60 : L’un reste, l’autre part…
« Sont-ils chagrins dès qu’ils vous blessent /
Au lendemain de maladresse /
Les grands amours sont en détresse /
Lorsque l’un part, et l’autre reste… »
Charlotte Gainsbourg,
L’un part, l’autre reste, extrait de la bande originale du film L’un reste, l’autre part, réalisé par Claude Berri.
Titre écrit par Nathalie Rheims et composé par Frédéric Botton (2005).
L’Étoile du Lac
Route du port
Saint-Jorioz (74)
le 17 mars 2008
19:40
C’est difficile sans toi, Solenn, difficile de te survivre.
De survivre dans ce purgatoire qu’est devenue ma vie depuis que tu n’es plus là.
Ça fait sept ans que j’en souffre.
Sept longues années d’absence…
Et je t’en veux.
Pas parce que tu ne m’as jamais dit « je t’aime » – ou si peu –, non ; j’ai compris que c’était juste par pudeur.
Ou peut-être par peur de te tromper à nouveau.
Non, je t’en veux de ne pas avoir su me faire assez confiance pour m’avouer les vraies raisons qui t’ont fait lâcher prise.
J’avais pourtant naïvement cru que tes blessures avaient cicatrisé avec le temps.
Je pensais avoir su effacer les ravages de ton unique mariage en emménageant avec toi.
Toi qui, par superstition, n’avais néanmoins pas souhaité renouveler l’expérience.
Qui n’avais pas non plus voulu être à nouveau mère lorsque je te l’ai demandé.
Parce que tu te sentais trop nulle à la ville dans ce rôle-là…
Moi, je n’imaginais pas que ça puisse te miner à ce point.

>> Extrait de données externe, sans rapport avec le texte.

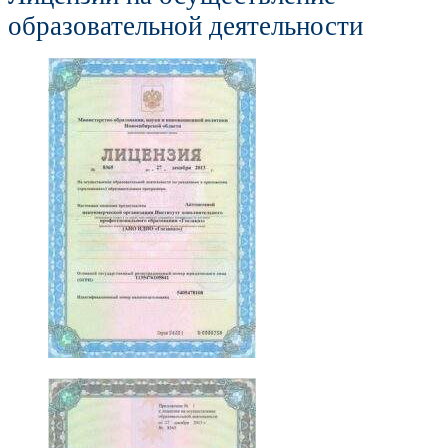
образовательной деятельности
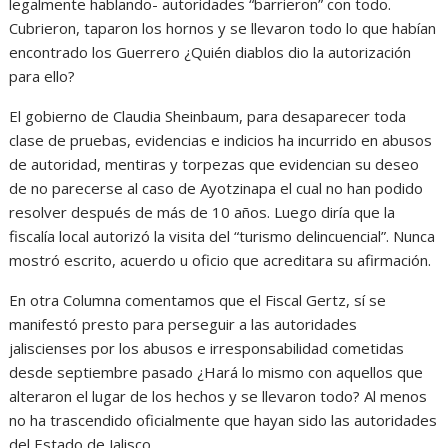
legalmente hablando- autoridades “barrieron” con todo.
Cubrieron, taparon los hornos y se llevaron todo lo que habían
encontrado los Guerrero ¿Quién diablos dio la autorización
para ello?
El gobierno de Claudia Sheinbaum, para desaparecer toda
clase de pruebas, evidencias e indicios ha incurrido en abusos
de autoridad, mentiras y torpezas que evidencian su deseo
de no parecerse al caso de Ayotzinapa el cual no han podido
resolver después de más de 10 años. Luego diría que la
fiscalía local autorizó la visita del “turismo delincuencial”. Nunca
mostró escrito, acuerdo u oficio que acreditara su afirmación.
En otra Columna comentamos que el Fiscal Gertz, sí se
manifestó presto para perseguir a las autoridades
jaliscienses por los abusos e irresponsabilidad cometidas
desde septiembre pasado ¿Hará lo mismo con aquellos que
alteraron el lugar de los hechos y se llevaron todo? Al menos
no ha trascendido oficialmente que hayan sido las autoridades
del Estado de Jalisco.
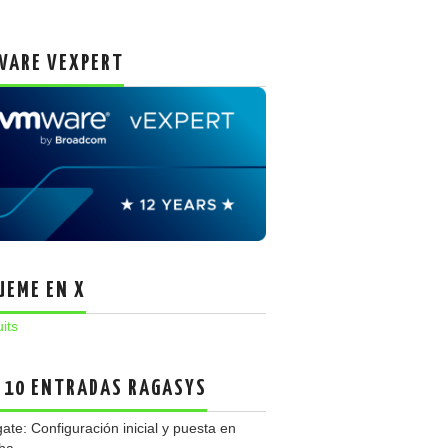
ARE VEXPERT
UEME EN X
uits
 10 ENTRADAS RAGASYS
gate: Configuración inicial y puesta en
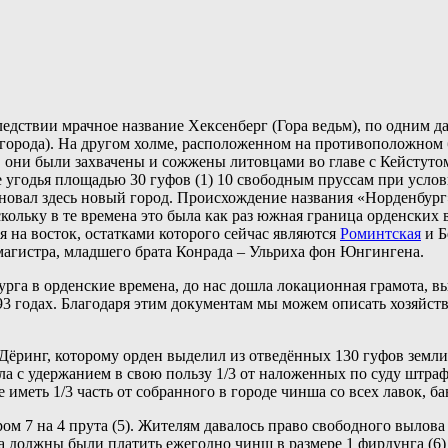
едствии мрачное название Хексенберг (Гора ведьм), по одним д
рб города). На другом холме, расположенном на противоположном 
г. они были захвачены и сожжены литовцами во главе с Кейстут
 угодья площадью 30 гуфов (1) 10 свободным пруссам при услов
овал здесь новый город. Происхождение названия «Норденбург»
скольку в те времена это была как раз южная граница орденских
 на восток, остатками которого сейчас являются
Роминтская
и Б
магистра, младшего брата Конрада – Ульриха фон Юнгингена.
рга в орденские времена, до нас дошла локационная грамота, в
93 годах. Благодаря этим документам мы можем описать хозяйст
Дёринг, которому орден выделил из отведённых 130 гуфов земли
ла с удержанием в свою пользу 1/3 от наложенных по суду штра
иметь 1/3 часть от собранного в городе чинша со всех лавок, б
ром 7 на 4 прута (5). Жителям давалось право свободного вылов
ока должны были платить ежегодно чинш в размере 1 фирдунга (6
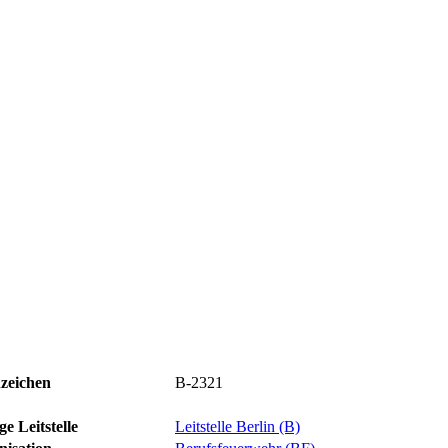
zeichen
B-2321
e Leitstelle
Leitstelle Berlin (B)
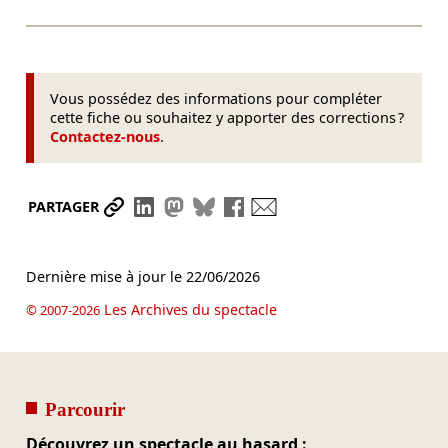
Vous possédez des informations pour compléter
cette fiche ou souhaitez y apporter des corrections ?
Contactez-nous
.
Partager le lien
Partager sur LinkedIn
Partager sur Mastodon
Partager sur Bluesky
Partager sur Facebook
Envoyer par mail
PARTAGER
Dernière mise à jour le
22/06/2026
Les Archives du spectacle
© 2007-2026
Parcourir
Découvrez un spectacle au hasard :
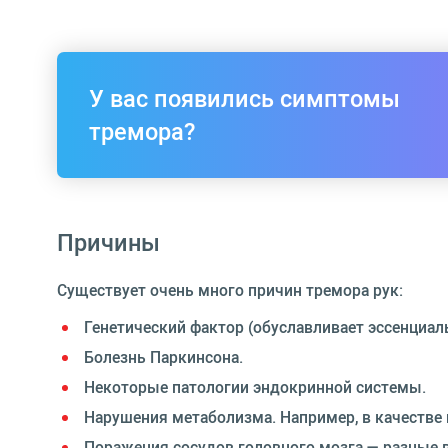
У вас появились симптомы
тремора?
Причины
Существует очень много причин тремора рук:
Генетический фактор (обуславливает эссенциал
Болезнь Паркинсона.
Некоторые патологии эндокринной системы.
Нарушения метаболизма. Например, в качестве
Поражения сосудов головного мозга — разные 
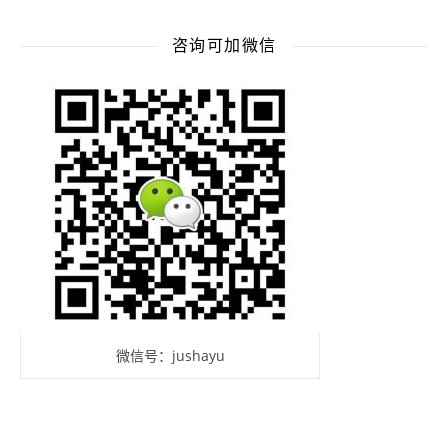
咨询可加微信
微信号：jushayu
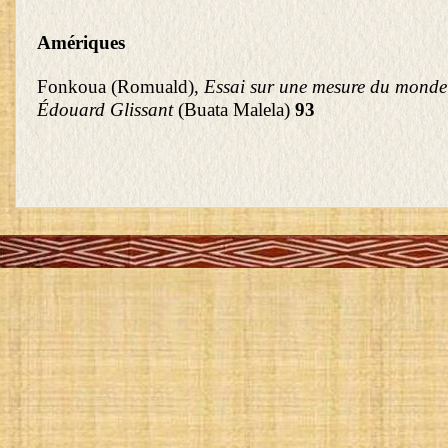
Amériques
Fonkoua (Romuald),
Essai sur une mesure du mond
Édouard Glissant
(Buata Malela)
93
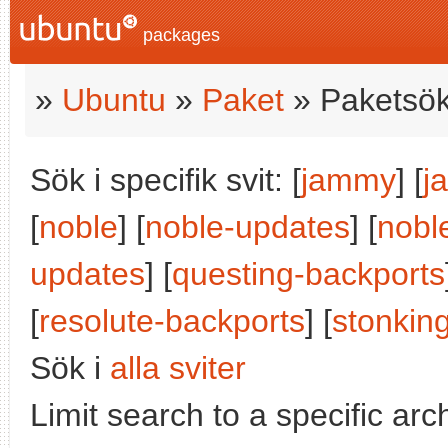
packages
»
Ubuntu
»
Paket
» Paketsök
Sök i specifik svit: [
jammy
] [
j
[
noble
] [
noble-updates
] [
nobl
updates
] [
questing-backports
[
resolute-backports
] [
stonkin
Sök i
alla sviter
Limit search to a specific arch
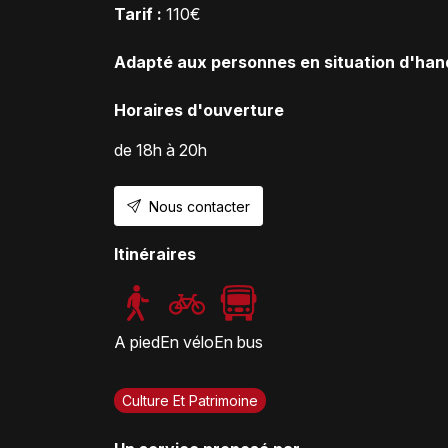
Tarif :
110€
Adapté aux personnes en situation d'hand
Horaires d'ouverture
de 18h à 20h
Nous contacter
Itinéraires
A pied
En vélo
En bus
Culture Et Patrimoine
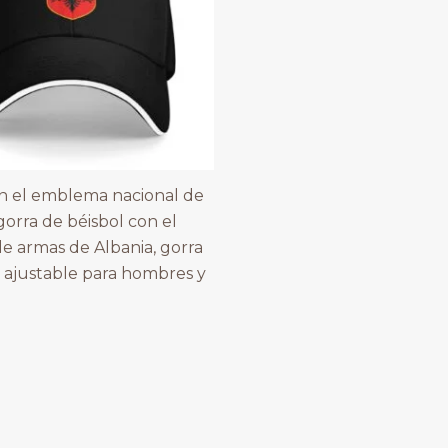
n el emblema nacional de
gorra de béisbol con el
e armas de Albania, gorra
 ajustable para hombres y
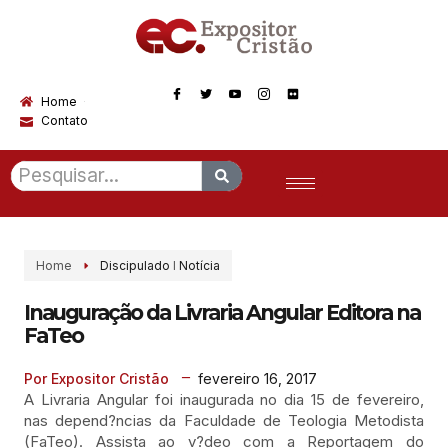
Home
Contato
Home
Discipulado
I
Notícia
Inauguração da Livraria Angular Editora na
FaTeo
fevereiro 16, 2017
Por Expositor Cristão
A Livraria Angular foi inaugurada no dia 15 de fevereiro,
nas depend?ncias da Faculdade de Teologia Metodista
(FaTeo). Assista ao v?deo com a Reportagem do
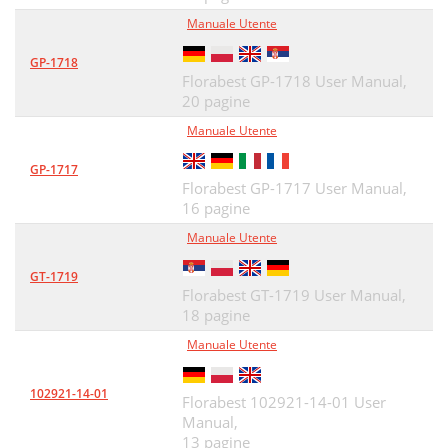
Manuale Utente
GP-1718
Florabest GP-1718 User Manual,
20 pagine
Manuale Utente
GP-1717
Florabest GP-1717 User Manual,
16 pagine
Manuale Utente
GT-1719
Florabest GT-1719 User Manual,
18 pagine
Manuale Utente
102921-14-01
Florabest 102921-14-01 User
Manual,
13 pagine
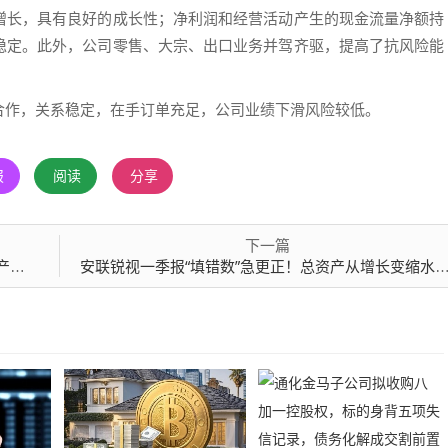
增长，具有良好的成长性；净利润和经营活动产生的现金流量净额持
稳定。此外，公司零售、大宗、出口业务并驾齐驱，提高了抗风险能
合作，关系稳定，在手订单充足，公司业绩下滑风险较低。
报
阅读
分享
下一篇
函
安联锐视一季报“填错数”急更正！总资产从增长变缩水，公司净利已连降三年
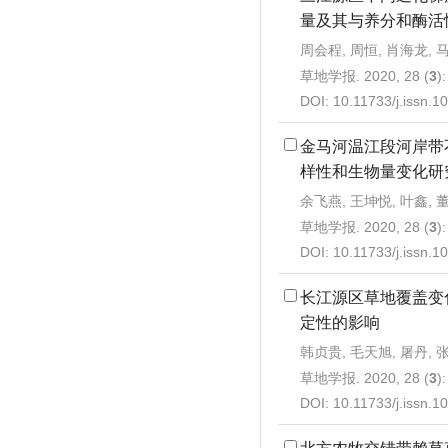
量及其与养分和酶活
周会程, 周恒, 肖海龙, 
草地学报. 2020, 28 (
3
)
DOI:
10.11733/j.issn.
金马河温江段河岸带
样性和生物量变化研
余飞燕, 王坤悦, 叶鑫, 
草地学报. 2020, 28 (
3
)
DOI:
10.11733/j.issn.
长江源区草地覆盖变
定性的影响
韩贞贵, 毛天旭, 屠丹, 
草地学报. 2020, 28 (
3
)
DOI:
10.11733/j.issn.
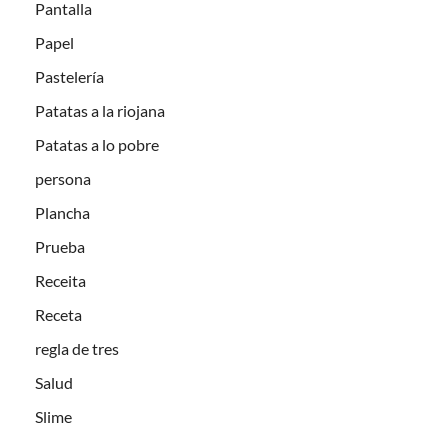
Pantalla
Papel
Pastelería
Patatas a la riojana
Patatas a lo pobre
persona
Plancha
Prueba
Receita
Receta
regla de tres
Salud
Slime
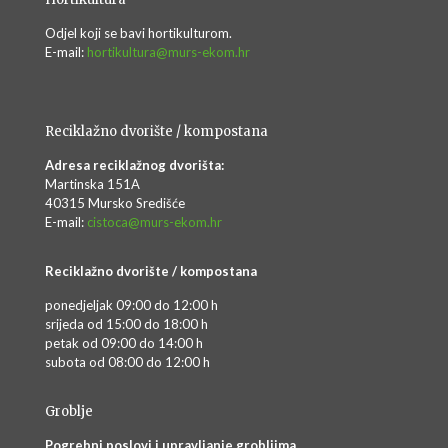
Odjel koji se bavi hortikulturom.
E-mail:
hortikultura@murs-ekom.hr
Reciklažno dvorište / kompostana
Adresa reciklažnog dvorišta:
Martinska 151A
40315 Mursko Središće
E-mail:
cistoca@murs-ekom.hr
Reciklažno dvorište / kompostana
ponedjeljak 09:00 do 12:00 h
srijeda od 15:00 do 18:00 h
petak od 09:00 do 14:00 h
subota od 08:00 do 12:00 h
Groblje
Pogrebni poslovi i upravljanje grobljima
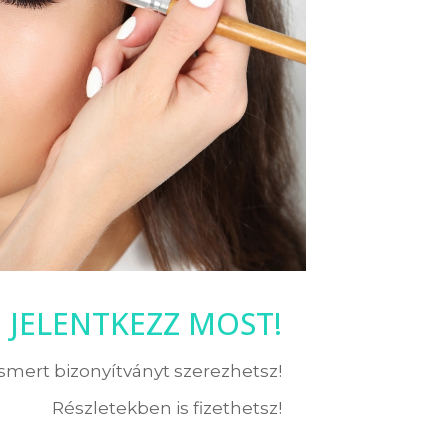
JELENTKEZZ MOST!
ismert bizonyítványt szerezhetsz!
Részletekben is fizethetsz!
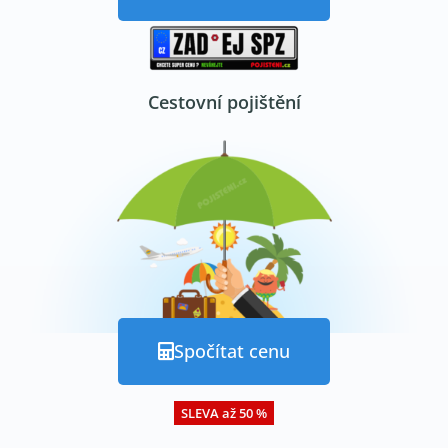
Cestovní pojištění
Spočítat cenu
SLEVA až 50 %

Comme je n’imaginais pas l’ampleur de ta détresse quand tu t’installais seule au piano pour rendre hommage à ton père.
Quand tes doigts coulaient lascivement sur le clavier et que ta voix, pourtant émaillée de trémolos, les suivaient sans fausse note ni partition.
L’émotion souvent à fleur de peau, les paroles de T’en va pas (30) parlaient d’elles-mêmes et disaient tout de ce que la défunte petite fille que tu avais été taisait au fond de toi.
***
« Papa, ne t’en va pas /
On n’peut pas vivre sans toi /
T’en va pas au bout d’la nuit /
Nuit, tu me fais peur /
Nuit, tu n’en finis pas /
Comme un voleur, il est parti sans moi /
On n’ira plus au ciné tous les trois… »
***
Je m’en veux, Solenn.
Je m’en veux d’avoir minimisé tous ces maux enfouis en toi.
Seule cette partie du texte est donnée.